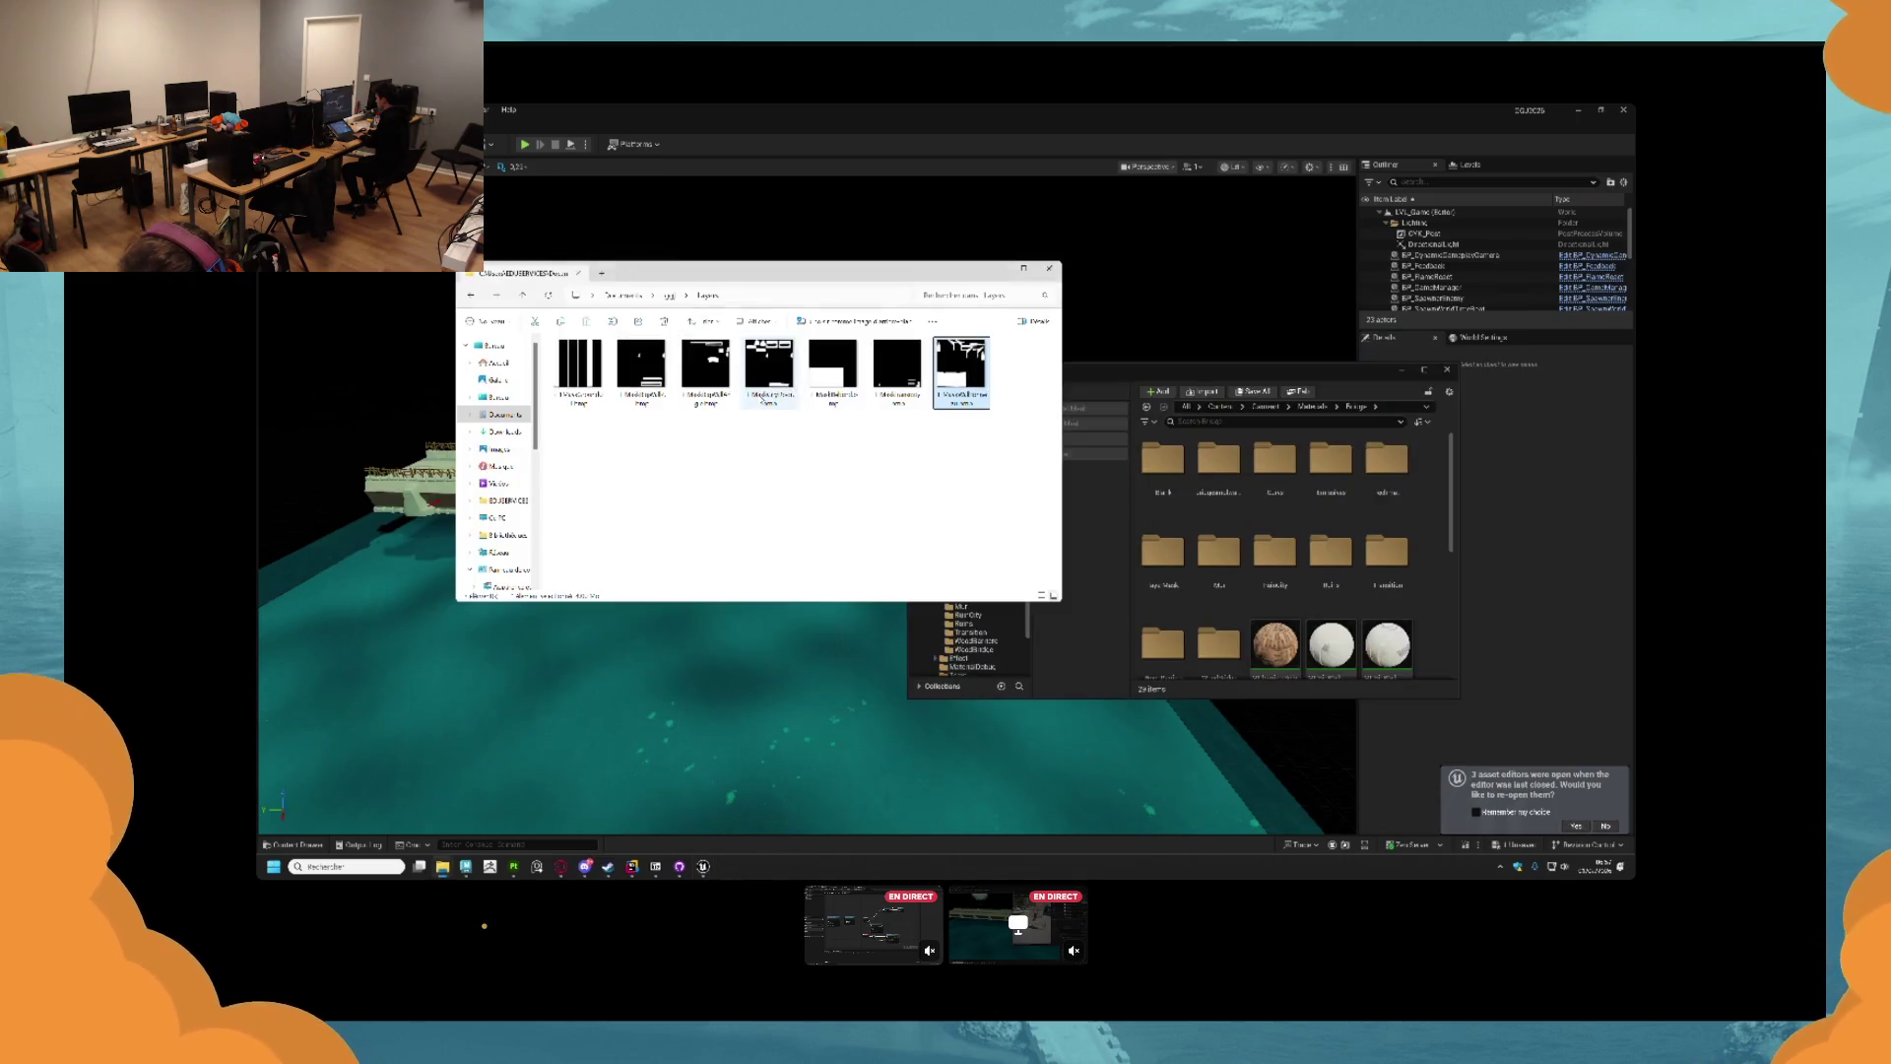
pyautogui.click(671, 298)
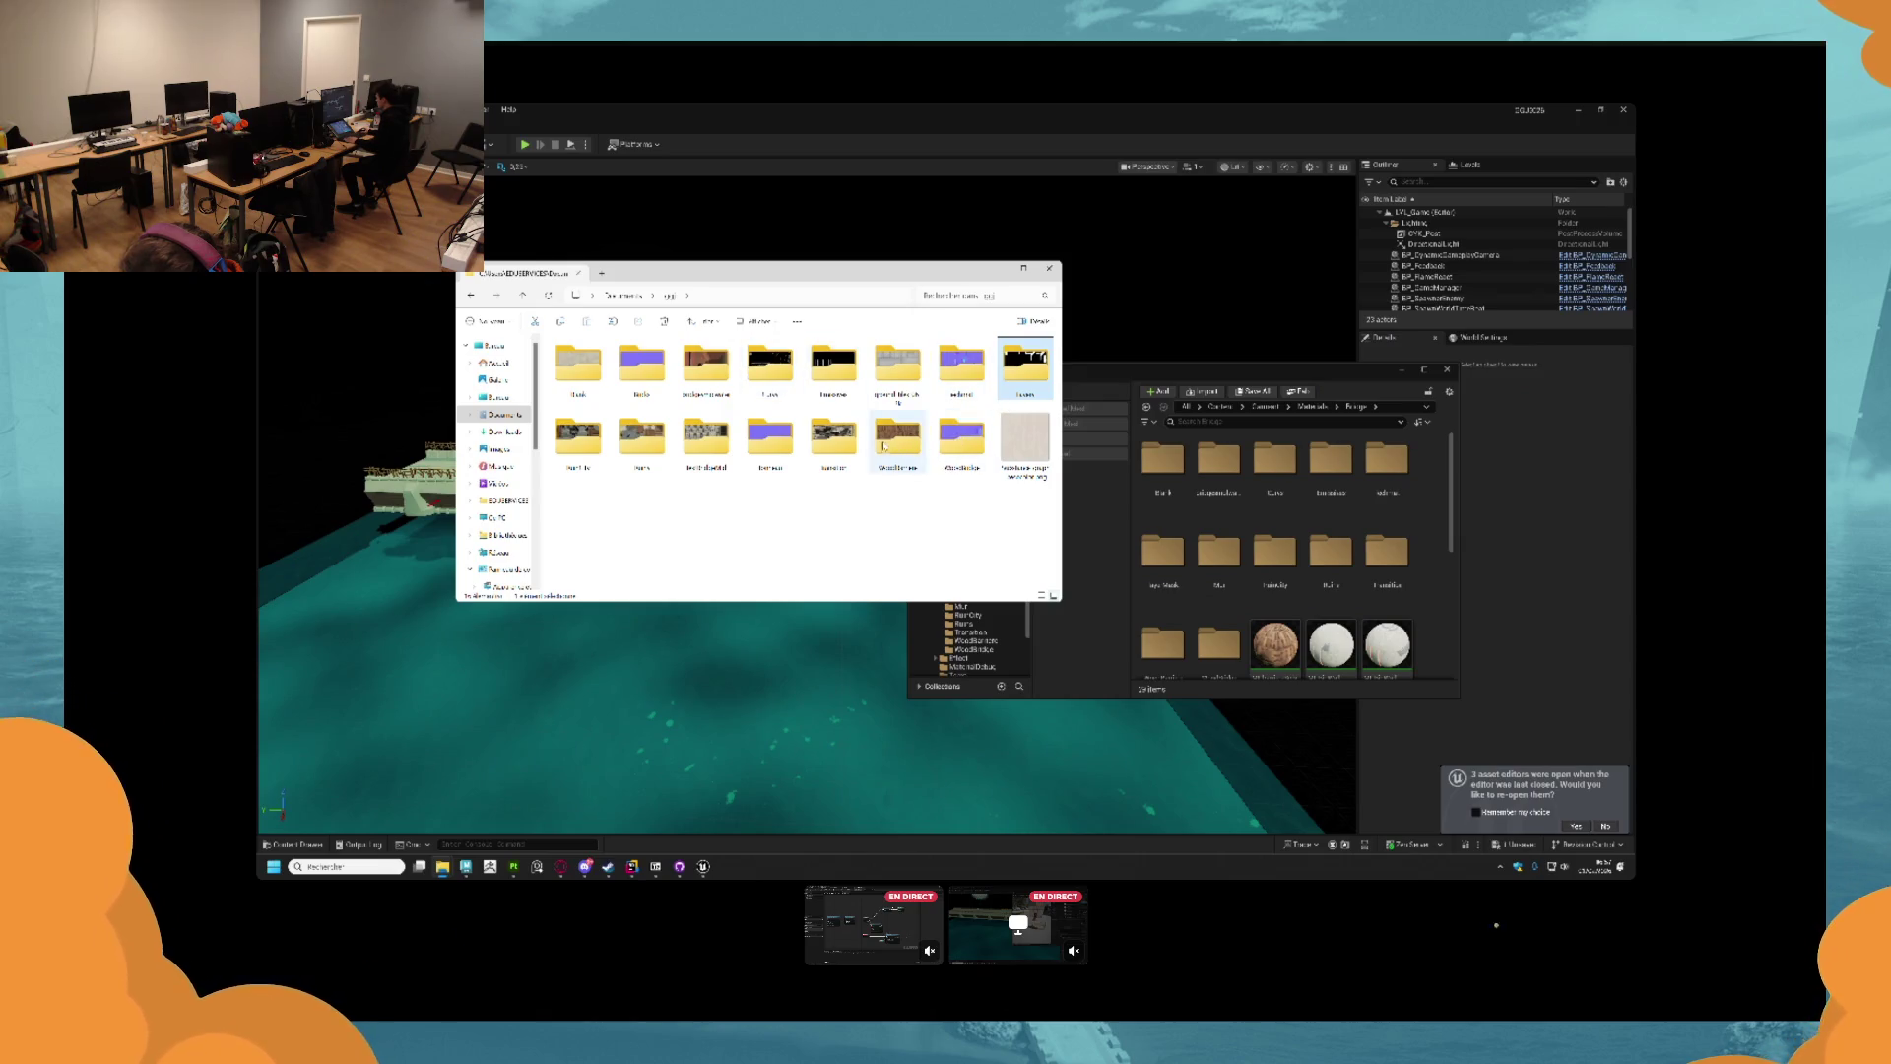
# Import the Curve folder's images into the Unreal project.
pyautogui.doubleClick(778, 374)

* _Your objective_
Reproduce the listing word for word. Do not carry over the pictures.

* _Response_
pyautogui.click(671, 298)
# Import the Curve folder's images into the Unreal project.
pyautogui.doubleClick(778, 374)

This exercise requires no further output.